Claiming that you find the code using bitwise flags to be more readable might as well be the developer equivalent of "Hello, my name is Neil, and I am an alcoholic"; You need help.

Monday, January 12, 2004

As far as long-term maintainability goes, bitfields leave something to be desired.  They're great for minimizing memory usage, but when the number of options you need to track flows beyond the capacity of a long, it's tough meadow muffins for you.

Not catching this recently cost me a couple of days on a fixed-price project. I had inherited the code from three successive programmers, all of whom used bit flags to track program options.  Not really being aware of how many options there were, I gleefully added some new ones. Then execution started to get a little funky.  So I lost another three days recoding the options into a more easily extensible object, since over the life of this project it's likely to get even more options.

In this case, encoding it as this "enormous" object actually shank the compiled size and the code size, as well an enhancing readability.  This won't always be the case, but the old way of using bitfields made for a lot of redundancy in the code that I was able to take out.

Clay Dowling
Monday, January 12, 2004

It doesn't matter.

There are far weightier issues for determining code quality.

Good code could use either.

Ch 10
Monday, January 12, 2004

"Bitwise flags are only acceptable if there is some API call you need that requires them. Even then their use should be hidden from general view inside a wrapper."

The best use of bitwise flags are in function parameters.  Using booleans for this purpose generally leads to unreadable and just-plain-ugly code.

Saw I start with a function with a single boolean parameter:

Print(Bool showHeader);

The showHeader was added as boolean because that was the only option that was needed.  Many years go by and more flexibility is needed:

Print(Bool showHeader, Bool showFooter = false);

All is good.  The code is backwards compatible with anything that calls it.  But the calls are getting uglier.  Then more flexibility is needed:

Print(Bool showHeader, Bool showFooter = false, Bool showColumnHeader = true, Bool showPageNumbers = true);

Again, backwards compatible but getting uglier...
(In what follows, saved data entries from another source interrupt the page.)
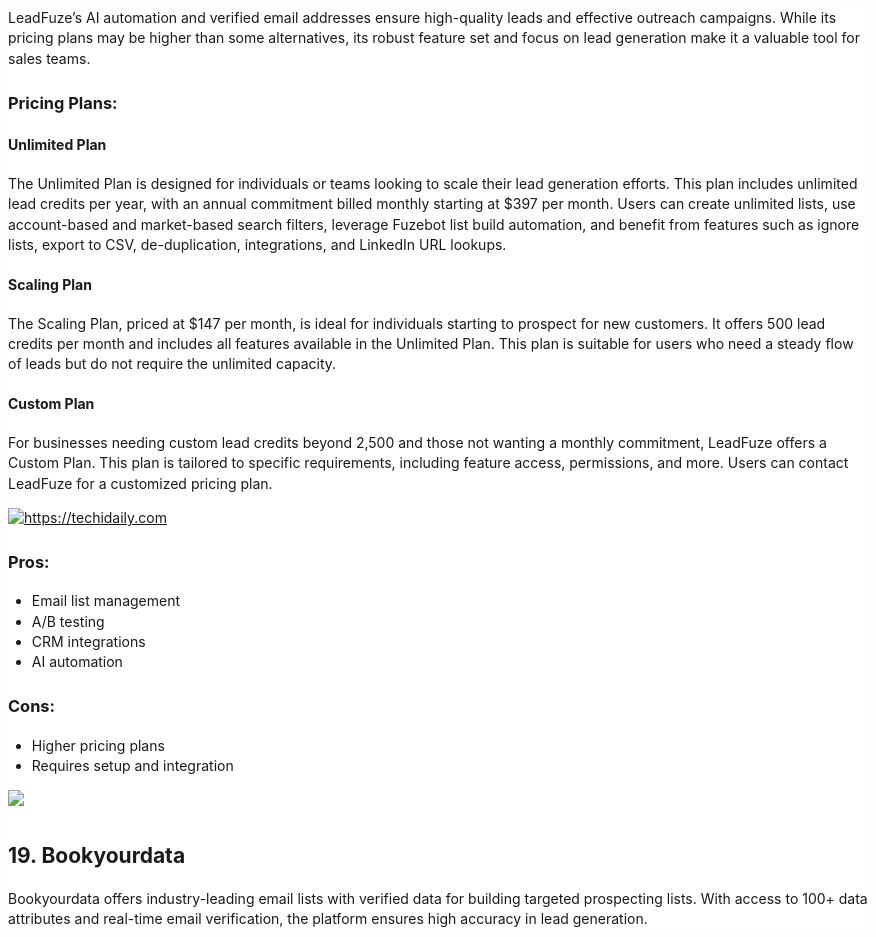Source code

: LeadFuze’s AI automation and verified email addresses ensure high-quality leads and effective outreach campaigns. While its pricing plans may be higher than some alternatives, its robust feature set and focus on lead generation make it a valuable tool for sales teams.

### Pricing Plans:

#### Unlimited Plan

The Unlimited Plan is designed for individuals or teams looking to scale their lead generation efforts. This plan includes unlimited lead credits per year, with an annual commitment billed monthly starting at $397 per month. Users can create unlimited lists, use account-based and market-based search filters, leverage Fuzebot list build automation, and benefit from features such as ignore lists, export to CSV, de-duplication, integrations, and LinkedIn URL lookups.

#### Scaling Plan

The Scaling Plan, priced at $147 per month, is ideal for individuals starting to prospect for new customers. It offers 500 lead credits per month and includes all features available in the Unlimited Plan. This plan is suitable for users who need a steady flow of leads but do not require the unlimited capacity.

#### Custom Plan

For businesses needing custom lead credits beyond 2,500 and those not wanting a monthly commitment, LeadFuze offers a Custom Plan. This plan is tailored to specific requirements, including feature access, permissions, and more. Users can contact LeadFuze for a customized pricing plan.


<a href="https://appsumo.8odi.net/c/5597632/2049370/7443" target="_top" id="2049370">
  <img src="//a.impactradius-go.com/display-ad/7443-2049370" border="0" alt="https://techidaily.com" width="728" height="90"/>
</a>
<img height="0" width="0" src="https://appsumo.8odi.net/i/5597632/2049370/7443" style="position:absolute;visibility:hidden;" border="0" />


### Pros:

* Email list management
* A/B testing
* CRM integrations
* AI automation

### Cons:

* Higher pricing plans
* Requires setup and integration

![](https://www.link-assistant.com/articles/wp-content/uploads/2024/08/Bookyourdata.png)

## 19\. Bookyourdata

Bookyourdata offers industry-leading email lists with verified data for building targeted prospecting lists. With access to 100+ data attributes and real-time email verification, the platform ensures high accuracy in lead generation.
Print(true, false, true, false);

Who the heck knows what that does!

Boolean flags allow flag-controlled functions to be more extendable and readable at the same time:


But bit fields are still pretty ugly!  The bit fields are used to represent a Set.  The implementation would be so much cleaner in a language that natively supports a Set data type and has the appropriate operators.

Almost Anonymous
Monday, January 12, 2004

Bit fields make sense in C but not in most other languages.

For example, I'm not aware of any bit field parameters in the JDK. In Java, it's much more common to store parameters in a hash table.
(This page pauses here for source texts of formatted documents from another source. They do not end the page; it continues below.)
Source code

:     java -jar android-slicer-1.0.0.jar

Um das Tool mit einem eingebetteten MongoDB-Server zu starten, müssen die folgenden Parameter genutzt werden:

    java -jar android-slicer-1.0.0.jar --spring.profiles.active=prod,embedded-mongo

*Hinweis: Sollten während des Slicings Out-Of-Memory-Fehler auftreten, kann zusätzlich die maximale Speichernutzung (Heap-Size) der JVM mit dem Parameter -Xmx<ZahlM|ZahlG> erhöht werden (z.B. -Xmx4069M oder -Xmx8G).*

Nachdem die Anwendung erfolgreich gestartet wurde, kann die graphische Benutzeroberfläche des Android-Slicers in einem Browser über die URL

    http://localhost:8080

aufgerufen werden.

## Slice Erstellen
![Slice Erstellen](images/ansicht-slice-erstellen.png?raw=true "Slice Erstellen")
In C, you wouldn't want to create an unnecessary data structure like that, since you'd have to worry about who's responsible for freeing the memory.

People using bit fields in Java or VB are probably former C coders.

Monday, January 12, 2004

Call me a nitpicker, there actually are bit fields in the JDK interface methods (e.g. java.awt.image.imageobserver). It looks like they are following the general rule of 'bitfields only for method parameters' .

Tuesday, January 13, 2004

Saving memory is the last of the reasons to use bit fields. They are a useful paradigm and they have their rightful place in programming. One of the best examples coming to my mind is the file attributes. How will you better express a file having these properties: Read/Write/Shared/Hidden/System? Would you create N booleans for N properties?

Bit fields are well supported in .Net as well, just don’t forget to use the [Flags] attribute on your enum.

Tuesday, January 13, 2004

I should clarify that even though I was very irked by bitfields on one particular project, I do generally like them for a lot of other things.  They're just kind of stinky when long term persistence is needed, the number of options can be very large, and the same set of options get used in many places in the code.

Clay Dowling
Tuesday, January 13, 2004

It seems that the project Chris Dowling was working on did not define all the bitmap values in one place. Eeww!

Tuesday, January 13, 2004

This thread just screams "state machine."  NFAs are handy once you get beyond 2 or 3 booleans.